:: Document text ::
Sub BoggleOracle(strCharacters As String, intMaxWordLength As Integer, intMinWordLength As Integer)
    Dim strSQL As String
    Dim strUsername As String
    Dim strPassword As String
    Dim strDatabase As String
    Dim intFilenum As Integer

    Dim intCharacters As Integer
    Dim intCharactersMax As Integer
    Dim intCharactersMin As Integer
    Dim strOutput As String

    Dim dbDatabase As ADODB.Connection
    Dim snpData As ADODB.Recordset

    Set dbDatabase = New ADODB.Connection
    Set snpData = New ADODB.Recordset

    strUsername = "MyUsername"
    strPassword = "MyPassword"
    strDatabase = "MyDatabase"

    dbDatabase.ConnectionString = "Provider=OraOLEDB.Oracle;Data Source=" & strDatabase & ";User ID=" & strUsername & ";Password=" & strPassword & ";FetchSize=5000;"
    dbDatabase.Open

    intFilenum = FreeFile
    Open "C:\WordsOracle " & strCharacters & ".txt" For Output As #intFilenum

    If intMaxWordLength = 0 Then
        intCharactersMax = Len(strCharacters)
    Else
        If intMaxWordLength <= Len(strCharacters) Then
            intCharactersMax = intMaxWordLength
        Else
            intCharactersMax = Len(strCharacters)
        End If
    End If

    If intMinWordLength = 0 Then
        intCharactersMin = 3
    Else
        If intMaxWordLength < intMinWordLength Then
            intCharactersMin = intCharactersMax
        Else
            intCharactersMin = intMinWordLength
        End If
    End If

    strSQL = "SELECT DISTINCT" & vbCrLf
    strSQL = strSQL & "  *" & vbCrLf
    strSQL = strSQL & "FROM" & vbCrLf
    strSQL = strSQL & "  (SELECT" & vbCrLf
    strSQL = strSQL & "    *" & vbCrLf
    strSQL = strSQL & "  FROM" & vbCrLf
    strSQL = strSQL & "    TABLE(BOGGLE_VAR_LENGTH('" & strCharacters & "', " & Format(intCharactersMax) & ", " & Format(intCharactersMin) & ")))" & vbCrLf
    strSQL = strSQL & "ORDER BY" & vbCrLf
    strSQL = strSQL & "  1"
    snpData.Open strSQL, dbDatabase

    If snpData.State = 1 Then
        Do While Not snpData.EOF
            strOutput = snpData(0)
            If Application.CheckSpelling(Word:=UCase(strOutput)) <> 0 Then
                Print #intFilenum, strOutput
                Debug.Print strOutput
            End If

            snpData.MoveNext
        Loop

        snpData.Close
    End If

    Close #intFilenum
    dbDatabase.Close
    Set snpData = Nothing
    Set dbDatabase = Nothing
End Sub

The words found appear to depend on the version of Excel – Excel 2010 seems to find more words than Excel 2007.

:: Entries shown ::
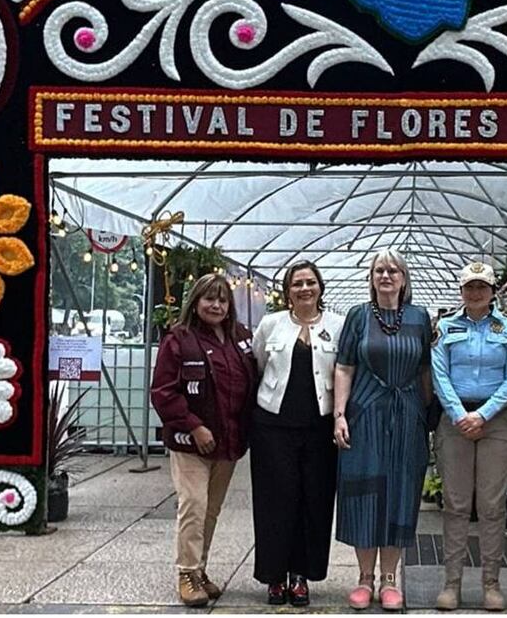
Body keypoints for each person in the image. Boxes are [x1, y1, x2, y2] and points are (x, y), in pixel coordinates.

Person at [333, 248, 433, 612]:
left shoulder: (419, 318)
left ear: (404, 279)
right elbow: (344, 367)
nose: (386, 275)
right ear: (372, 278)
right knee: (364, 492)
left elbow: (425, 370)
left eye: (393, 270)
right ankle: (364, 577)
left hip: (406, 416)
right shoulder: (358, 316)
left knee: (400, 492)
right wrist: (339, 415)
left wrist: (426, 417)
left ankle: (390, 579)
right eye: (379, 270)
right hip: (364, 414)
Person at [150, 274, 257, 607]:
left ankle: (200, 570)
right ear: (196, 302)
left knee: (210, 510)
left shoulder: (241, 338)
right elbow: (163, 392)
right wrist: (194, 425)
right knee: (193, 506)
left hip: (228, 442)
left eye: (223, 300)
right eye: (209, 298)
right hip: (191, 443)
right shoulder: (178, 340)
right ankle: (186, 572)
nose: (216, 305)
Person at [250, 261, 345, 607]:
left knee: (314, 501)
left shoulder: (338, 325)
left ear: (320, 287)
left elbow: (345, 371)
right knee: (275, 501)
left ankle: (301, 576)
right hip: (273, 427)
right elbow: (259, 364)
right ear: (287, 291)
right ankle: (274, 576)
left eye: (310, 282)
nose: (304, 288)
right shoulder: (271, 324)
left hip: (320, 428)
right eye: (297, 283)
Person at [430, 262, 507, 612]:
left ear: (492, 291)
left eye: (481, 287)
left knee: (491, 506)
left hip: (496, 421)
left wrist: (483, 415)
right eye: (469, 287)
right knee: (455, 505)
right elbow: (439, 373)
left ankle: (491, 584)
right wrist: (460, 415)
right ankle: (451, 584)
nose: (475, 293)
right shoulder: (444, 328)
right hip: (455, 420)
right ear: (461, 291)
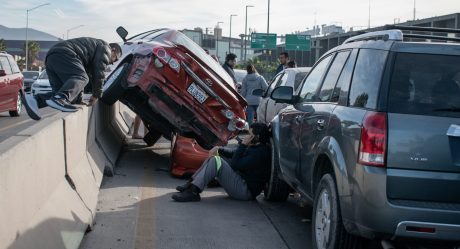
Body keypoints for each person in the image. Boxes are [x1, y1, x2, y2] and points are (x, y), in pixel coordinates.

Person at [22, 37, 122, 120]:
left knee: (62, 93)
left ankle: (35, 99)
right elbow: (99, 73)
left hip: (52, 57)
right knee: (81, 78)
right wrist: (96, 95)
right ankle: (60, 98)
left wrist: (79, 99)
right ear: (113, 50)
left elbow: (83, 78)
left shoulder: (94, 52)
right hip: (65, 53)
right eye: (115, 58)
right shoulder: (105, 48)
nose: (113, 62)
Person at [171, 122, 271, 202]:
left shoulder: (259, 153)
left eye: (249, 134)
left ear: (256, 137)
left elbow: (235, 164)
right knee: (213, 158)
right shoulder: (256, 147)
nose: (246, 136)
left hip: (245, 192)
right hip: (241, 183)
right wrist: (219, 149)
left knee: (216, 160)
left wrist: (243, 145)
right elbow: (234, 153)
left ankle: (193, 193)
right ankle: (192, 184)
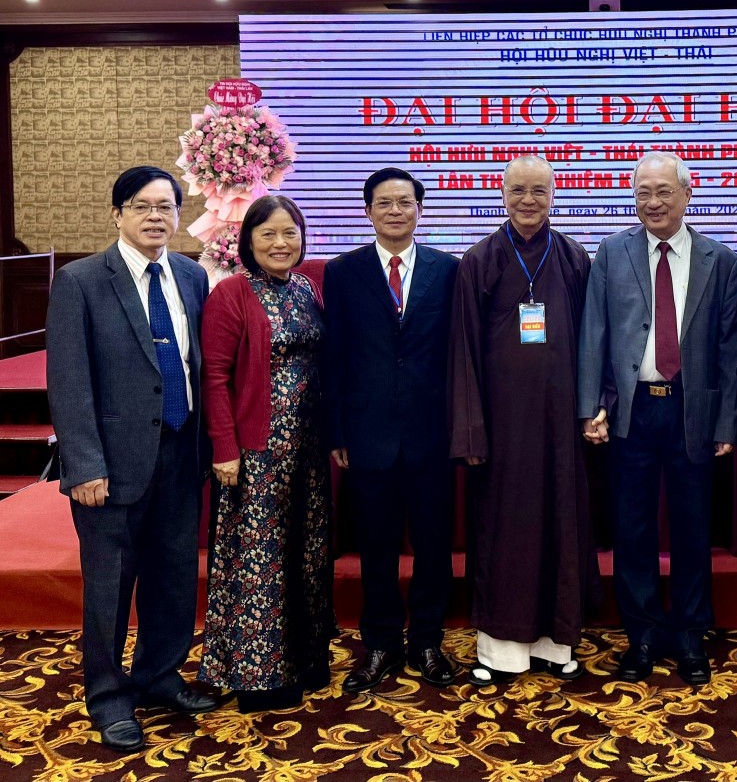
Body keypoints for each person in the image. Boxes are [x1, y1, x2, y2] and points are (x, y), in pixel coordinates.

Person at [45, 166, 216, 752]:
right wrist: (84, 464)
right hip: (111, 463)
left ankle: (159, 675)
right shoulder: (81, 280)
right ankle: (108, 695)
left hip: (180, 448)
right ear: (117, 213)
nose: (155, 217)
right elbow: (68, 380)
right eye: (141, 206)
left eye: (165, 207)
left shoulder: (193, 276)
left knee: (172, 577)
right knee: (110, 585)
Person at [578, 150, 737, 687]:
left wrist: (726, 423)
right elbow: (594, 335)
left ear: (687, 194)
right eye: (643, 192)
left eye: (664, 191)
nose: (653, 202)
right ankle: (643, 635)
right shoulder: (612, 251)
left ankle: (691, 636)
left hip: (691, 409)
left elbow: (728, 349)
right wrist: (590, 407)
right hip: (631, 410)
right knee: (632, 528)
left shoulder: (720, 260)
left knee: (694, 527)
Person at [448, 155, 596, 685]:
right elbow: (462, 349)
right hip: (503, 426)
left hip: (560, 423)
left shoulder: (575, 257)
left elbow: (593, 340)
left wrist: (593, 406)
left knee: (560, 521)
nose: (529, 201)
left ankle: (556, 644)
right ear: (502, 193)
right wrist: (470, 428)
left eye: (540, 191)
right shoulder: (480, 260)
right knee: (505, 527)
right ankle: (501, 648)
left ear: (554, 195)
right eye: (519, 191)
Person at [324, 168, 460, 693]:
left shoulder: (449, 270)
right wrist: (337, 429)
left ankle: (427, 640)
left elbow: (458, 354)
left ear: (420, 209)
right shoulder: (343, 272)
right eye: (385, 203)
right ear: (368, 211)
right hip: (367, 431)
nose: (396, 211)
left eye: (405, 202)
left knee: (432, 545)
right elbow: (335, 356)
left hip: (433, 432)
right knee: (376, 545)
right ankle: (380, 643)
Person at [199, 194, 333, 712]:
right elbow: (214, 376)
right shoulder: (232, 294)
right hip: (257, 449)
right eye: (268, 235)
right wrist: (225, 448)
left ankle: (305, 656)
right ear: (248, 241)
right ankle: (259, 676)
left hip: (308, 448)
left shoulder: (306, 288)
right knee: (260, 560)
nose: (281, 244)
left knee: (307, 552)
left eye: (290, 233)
...
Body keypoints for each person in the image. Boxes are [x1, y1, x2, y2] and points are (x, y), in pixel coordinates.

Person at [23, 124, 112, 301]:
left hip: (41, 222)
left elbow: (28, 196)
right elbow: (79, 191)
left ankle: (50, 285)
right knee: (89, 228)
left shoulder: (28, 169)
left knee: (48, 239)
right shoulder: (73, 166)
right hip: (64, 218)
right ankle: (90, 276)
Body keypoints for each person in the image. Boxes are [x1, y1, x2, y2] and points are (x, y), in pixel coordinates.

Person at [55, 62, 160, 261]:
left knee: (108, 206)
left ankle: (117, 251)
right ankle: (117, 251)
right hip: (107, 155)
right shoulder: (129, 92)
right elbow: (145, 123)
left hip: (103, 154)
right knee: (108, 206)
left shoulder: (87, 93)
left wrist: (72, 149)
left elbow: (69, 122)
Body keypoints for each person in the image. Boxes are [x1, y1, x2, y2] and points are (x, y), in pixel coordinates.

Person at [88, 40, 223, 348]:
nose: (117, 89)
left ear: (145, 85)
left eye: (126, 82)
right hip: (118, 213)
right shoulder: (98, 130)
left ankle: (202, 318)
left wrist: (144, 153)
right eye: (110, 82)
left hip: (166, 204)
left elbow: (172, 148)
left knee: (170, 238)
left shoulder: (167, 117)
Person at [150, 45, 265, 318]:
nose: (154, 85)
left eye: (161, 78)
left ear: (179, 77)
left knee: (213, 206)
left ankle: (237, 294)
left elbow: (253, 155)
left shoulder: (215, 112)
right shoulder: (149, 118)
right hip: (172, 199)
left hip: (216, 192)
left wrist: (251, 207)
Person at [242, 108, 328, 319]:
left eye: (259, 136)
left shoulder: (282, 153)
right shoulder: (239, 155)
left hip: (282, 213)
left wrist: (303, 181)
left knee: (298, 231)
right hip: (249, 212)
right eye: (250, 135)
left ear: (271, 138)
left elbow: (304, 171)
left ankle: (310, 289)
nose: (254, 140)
---
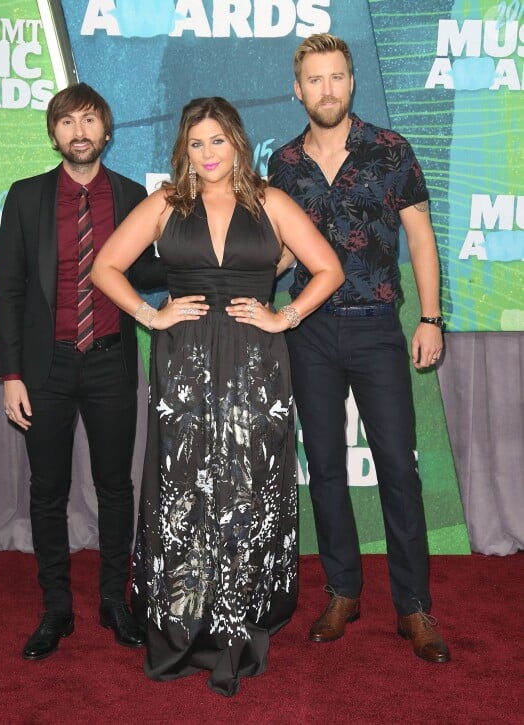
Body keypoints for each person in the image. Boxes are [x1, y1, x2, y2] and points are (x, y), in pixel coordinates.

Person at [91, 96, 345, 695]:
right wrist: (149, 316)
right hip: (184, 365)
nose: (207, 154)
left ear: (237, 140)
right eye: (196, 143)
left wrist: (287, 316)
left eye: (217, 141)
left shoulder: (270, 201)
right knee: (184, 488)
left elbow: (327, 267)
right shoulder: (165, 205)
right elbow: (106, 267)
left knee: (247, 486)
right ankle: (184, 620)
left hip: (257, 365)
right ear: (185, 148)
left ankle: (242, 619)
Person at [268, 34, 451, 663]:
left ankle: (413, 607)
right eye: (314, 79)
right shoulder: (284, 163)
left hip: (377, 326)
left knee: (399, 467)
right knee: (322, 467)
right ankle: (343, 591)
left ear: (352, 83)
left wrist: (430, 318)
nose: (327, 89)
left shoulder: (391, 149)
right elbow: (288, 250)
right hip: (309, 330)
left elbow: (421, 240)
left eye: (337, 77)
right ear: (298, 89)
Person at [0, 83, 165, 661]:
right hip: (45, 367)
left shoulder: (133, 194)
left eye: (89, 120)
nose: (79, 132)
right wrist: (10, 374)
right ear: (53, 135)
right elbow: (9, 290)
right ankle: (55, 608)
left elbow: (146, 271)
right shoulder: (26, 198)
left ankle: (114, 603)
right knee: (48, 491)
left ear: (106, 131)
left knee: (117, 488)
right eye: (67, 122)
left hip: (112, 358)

:: Tasks to carry out ::
1 > According to the BoggleOracle code, which version of Excel seems to find more words?
2 > Reproduce the stretch of the BoggleOracle code from "snpData.Close" through "than Excel 2007.".
The data plays no part in this work.

:: Completed exercise ::
1 > Excel 2010 seems to find more words than Excel 2007.

2 >
snpData.Close
    End If

    Close #intFilenum
    dbDatabase.Close
    Set snpData = Nothing
    Set dbDatabase = Nothing
End Sub

The words found appear to depend on the version of Excel – Excel 2010 seems to find more words than Excel 2007.